National states need their national myths. In the same line, all fascist movements, which are nothing more than the excessive expression of the national state, have always been consistent and inspired mythmakers. During the interwar period the Nazis, in order to presume on a supposed great historical past of the Germanic tribes, invented a whole pseudo-archaeology based on absurd references to a master race which had its origins on Atlantis. This story was practically the continuation of the romantic and national myths that first appeared during the creation of the Germanic state. Similarly, their ideological pupils adopt nowadays the aforementioned salute following their own national myths. Some people in Greece, for example, based on a text published by the New Age organisation “New Acropolis”, reached the conclusion that the Nazi salute leads to “superior mental conditions and levels”!!! (20). Inconsistent allegations, unsupported both historically and archeologically, that meet the frenzy of the nascent Greek neo-fascism with its narratives about the El, the Andromeda, the Marble King and the myths about the “chosen Greek people”.
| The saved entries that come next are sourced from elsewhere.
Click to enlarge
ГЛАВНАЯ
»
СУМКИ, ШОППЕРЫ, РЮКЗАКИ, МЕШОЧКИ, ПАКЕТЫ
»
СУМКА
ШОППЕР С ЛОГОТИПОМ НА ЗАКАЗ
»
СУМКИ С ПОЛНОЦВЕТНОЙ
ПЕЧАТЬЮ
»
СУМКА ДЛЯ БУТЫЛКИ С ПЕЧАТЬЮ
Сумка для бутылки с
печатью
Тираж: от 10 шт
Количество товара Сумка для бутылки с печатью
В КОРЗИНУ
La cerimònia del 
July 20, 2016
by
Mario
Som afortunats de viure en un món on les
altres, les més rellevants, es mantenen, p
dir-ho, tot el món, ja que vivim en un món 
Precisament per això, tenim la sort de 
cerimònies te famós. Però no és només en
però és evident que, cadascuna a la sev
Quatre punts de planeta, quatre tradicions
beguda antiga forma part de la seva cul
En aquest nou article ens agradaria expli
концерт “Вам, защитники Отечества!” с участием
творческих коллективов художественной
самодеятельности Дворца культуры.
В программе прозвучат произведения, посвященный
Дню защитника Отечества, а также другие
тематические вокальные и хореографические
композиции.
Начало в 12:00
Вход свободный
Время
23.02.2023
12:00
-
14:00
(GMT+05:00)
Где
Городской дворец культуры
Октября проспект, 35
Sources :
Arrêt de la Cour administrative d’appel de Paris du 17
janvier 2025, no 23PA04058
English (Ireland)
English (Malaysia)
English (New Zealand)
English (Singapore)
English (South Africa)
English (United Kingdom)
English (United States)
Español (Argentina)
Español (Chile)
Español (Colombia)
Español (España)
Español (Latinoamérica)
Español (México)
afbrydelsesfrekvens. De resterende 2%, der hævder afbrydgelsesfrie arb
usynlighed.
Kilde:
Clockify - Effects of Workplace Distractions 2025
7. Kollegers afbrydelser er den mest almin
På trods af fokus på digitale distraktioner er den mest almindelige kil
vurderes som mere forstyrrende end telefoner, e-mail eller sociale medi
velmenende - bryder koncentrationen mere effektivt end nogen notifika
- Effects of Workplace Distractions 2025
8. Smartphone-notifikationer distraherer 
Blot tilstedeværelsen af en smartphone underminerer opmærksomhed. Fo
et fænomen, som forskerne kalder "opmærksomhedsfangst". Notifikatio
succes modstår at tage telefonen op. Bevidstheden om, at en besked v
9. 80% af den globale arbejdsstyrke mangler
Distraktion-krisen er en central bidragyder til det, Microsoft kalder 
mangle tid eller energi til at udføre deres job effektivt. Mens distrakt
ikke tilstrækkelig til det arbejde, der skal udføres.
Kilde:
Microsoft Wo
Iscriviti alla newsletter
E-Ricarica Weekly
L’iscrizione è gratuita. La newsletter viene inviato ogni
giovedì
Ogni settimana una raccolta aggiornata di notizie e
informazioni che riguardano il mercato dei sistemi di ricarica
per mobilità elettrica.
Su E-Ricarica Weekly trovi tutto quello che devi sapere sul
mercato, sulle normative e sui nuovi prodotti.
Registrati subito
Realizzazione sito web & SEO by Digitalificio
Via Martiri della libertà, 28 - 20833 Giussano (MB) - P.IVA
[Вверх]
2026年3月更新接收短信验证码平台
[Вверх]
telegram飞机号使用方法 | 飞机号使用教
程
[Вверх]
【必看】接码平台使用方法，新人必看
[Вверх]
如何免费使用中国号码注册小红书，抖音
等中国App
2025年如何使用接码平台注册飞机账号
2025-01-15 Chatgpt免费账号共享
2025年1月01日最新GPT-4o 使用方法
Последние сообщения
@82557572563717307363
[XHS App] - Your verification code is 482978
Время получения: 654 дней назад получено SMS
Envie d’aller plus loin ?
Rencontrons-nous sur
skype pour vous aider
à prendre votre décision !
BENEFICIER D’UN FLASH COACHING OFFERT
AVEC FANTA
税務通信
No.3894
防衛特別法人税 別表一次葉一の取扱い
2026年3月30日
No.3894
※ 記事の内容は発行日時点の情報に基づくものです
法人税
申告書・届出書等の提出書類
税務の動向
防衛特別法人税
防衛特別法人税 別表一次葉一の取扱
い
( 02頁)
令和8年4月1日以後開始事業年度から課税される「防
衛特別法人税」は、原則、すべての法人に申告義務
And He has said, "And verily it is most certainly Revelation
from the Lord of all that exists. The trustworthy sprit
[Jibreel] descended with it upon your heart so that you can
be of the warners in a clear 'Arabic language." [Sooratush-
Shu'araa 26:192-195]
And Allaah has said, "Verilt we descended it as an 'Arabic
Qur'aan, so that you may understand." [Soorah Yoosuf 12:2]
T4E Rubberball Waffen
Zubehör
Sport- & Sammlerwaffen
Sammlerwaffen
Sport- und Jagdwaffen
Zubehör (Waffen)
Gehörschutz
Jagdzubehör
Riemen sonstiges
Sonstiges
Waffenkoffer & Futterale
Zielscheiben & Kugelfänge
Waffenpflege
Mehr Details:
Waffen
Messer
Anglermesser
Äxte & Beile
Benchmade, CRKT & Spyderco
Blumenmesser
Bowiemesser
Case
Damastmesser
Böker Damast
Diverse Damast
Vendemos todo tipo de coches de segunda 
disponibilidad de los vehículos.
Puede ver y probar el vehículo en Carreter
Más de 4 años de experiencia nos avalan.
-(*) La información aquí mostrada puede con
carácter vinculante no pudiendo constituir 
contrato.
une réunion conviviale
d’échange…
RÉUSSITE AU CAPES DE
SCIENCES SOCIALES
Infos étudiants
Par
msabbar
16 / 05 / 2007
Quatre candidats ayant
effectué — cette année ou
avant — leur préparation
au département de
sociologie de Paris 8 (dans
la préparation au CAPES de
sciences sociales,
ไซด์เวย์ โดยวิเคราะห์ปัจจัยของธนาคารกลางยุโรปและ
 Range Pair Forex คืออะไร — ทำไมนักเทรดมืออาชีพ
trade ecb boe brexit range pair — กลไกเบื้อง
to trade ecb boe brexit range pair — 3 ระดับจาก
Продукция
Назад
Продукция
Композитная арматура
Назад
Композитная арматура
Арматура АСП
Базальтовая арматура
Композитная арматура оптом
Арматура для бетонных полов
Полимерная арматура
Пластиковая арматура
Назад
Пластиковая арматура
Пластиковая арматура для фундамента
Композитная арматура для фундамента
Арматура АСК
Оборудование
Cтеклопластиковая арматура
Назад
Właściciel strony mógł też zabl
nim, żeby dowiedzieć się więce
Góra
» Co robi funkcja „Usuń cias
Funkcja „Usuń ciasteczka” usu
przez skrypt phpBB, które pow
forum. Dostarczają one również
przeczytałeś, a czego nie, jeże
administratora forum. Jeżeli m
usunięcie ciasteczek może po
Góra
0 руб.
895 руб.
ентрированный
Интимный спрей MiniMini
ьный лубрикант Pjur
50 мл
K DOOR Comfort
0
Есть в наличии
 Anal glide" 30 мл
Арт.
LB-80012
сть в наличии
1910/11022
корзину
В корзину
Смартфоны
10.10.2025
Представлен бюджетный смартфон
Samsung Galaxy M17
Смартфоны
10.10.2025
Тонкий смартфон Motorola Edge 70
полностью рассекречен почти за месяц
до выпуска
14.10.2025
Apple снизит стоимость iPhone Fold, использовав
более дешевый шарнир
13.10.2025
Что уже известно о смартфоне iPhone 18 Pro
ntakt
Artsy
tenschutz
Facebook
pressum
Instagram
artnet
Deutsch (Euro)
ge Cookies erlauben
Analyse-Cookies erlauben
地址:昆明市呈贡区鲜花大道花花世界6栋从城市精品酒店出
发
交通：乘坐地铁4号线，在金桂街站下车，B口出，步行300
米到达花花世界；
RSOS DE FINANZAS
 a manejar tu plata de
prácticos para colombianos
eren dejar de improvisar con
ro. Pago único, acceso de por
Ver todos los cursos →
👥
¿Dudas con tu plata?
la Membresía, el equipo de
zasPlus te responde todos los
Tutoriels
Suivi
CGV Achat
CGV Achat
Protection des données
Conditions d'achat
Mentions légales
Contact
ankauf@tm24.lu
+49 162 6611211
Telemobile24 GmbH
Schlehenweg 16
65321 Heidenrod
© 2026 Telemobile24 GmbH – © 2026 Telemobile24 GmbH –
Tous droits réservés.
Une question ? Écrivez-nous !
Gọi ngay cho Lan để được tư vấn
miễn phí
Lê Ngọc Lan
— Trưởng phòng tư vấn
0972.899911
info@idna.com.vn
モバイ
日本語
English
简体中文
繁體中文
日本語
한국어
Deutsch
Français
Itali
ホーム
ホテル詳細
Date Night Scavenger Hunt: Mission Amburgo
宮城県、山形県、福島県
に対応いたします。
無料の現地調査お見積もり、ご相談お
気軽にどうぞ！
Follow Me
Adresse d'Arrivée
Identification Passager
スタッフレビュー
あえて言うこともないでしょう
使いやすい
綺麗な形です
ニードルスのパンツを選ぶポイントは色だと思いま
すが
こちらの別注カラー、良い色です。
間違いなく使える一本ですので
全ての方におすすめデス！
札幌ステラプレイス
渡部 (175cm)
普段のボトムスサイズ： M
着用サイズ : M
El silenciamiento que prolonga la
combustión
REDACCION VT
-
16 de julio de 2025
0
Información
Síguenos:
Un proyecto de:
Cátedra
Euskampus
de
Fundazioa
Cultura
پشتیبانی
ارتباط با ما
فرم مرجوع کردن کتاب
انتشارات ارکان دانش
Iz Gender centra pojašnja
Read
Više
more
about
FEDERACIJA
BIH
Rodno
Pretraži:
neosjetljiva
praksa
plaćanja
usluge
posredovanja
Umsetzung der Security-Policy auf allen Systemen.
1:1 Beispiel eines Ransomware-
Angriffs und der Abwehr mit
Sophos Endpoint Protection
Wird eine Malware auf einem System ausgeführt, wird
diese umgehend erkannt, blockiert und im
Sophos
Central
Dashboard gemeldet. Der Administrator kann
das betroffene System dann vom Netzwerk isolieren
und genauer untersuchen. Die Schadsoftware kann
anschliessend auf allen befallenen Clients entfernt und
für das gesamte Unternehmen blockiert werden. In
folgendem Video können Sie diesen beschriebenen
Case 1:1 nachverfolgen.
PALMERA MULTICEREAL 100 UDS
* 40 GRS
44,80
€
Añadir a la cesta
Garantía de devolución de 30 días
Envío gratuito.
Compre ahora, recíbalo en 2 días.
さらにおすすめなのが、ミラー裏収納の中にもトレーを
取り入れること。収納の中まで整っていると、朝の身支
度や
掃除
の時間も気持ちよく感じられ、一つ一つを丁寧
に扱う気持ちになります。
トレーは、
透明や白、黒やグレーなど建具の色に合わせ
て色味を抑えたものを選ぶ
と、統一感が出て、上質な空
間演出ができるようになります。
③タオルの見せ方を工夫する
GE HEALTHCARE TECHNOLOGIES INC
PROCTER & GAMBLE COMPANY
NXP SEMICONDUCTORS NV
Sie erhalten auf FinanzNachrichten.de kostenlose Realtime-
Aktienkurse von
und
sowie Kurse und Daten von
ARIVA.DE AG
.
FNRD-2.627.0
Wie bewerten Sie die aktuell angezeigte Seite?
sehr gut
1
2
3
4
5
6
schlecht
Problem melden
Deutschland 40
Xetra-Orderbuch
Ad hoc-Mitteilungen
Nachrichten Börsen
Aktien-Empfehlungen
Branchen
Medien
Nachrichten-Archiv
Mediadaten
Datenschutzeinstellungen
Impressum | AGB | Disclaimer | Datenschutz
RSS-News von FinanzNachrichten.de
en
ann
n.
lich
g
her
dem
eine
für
The pseudo-archaic salute is one of the principal characteristics of Golden Dawn and other neo-fascist groups. A close look at their gatherings and their political rituals proves Hobson’s words currently relevant: “[…] each man feeds his passion from the common sewer, draining the poisonous vapours which degrade his intellect and inflame the latent lusts of animalism […]” (21). Although Hobson was not writing about Nazi Germany, but about the manipulation of the working and middle classes in the huge gatherings short before the imperialist expedition to South Africa by a liberal Great Britain…
Dionysus the Free the Rider of Panthers
References:
1&4. Gelner, E, (1983) Nations and Nationalism.
2. Hobsawm, E (1990) Nations and Nationalisms since 1870.
3&5. Anderson, B (1991) Imagined Communities.
6. Debord, G (1967) La Société du Spectacle.
7,8 &11. Winkler, M (2009) The Roman Salute.
9. Boime, A (1987) Art in an age of revolution,1750–1800.
10. Kubal, T (2008) Cultural Movements and Collective Memory.
12. Whittam, J (1998) Mussolini and the Cult of the Leader.
13. Solomon, J (2001) The ancient world in the cinema
14. Gian Piero, B & Parzen, J (2009). The History of Italian Cinema.
15. Stokes, M (2007) D.W. Griffth’s The Birth of a Nation.
16&19. Εφημερίδα των Συντακτών (http://www.efsyn.gr/?p=12850).
17. Zamponi, F (2000) Fascist Spectacle.
18. Tilman, A (2009) The Hitler Salute.
21. Hobson, J (1901) The Psychology of Jingoism.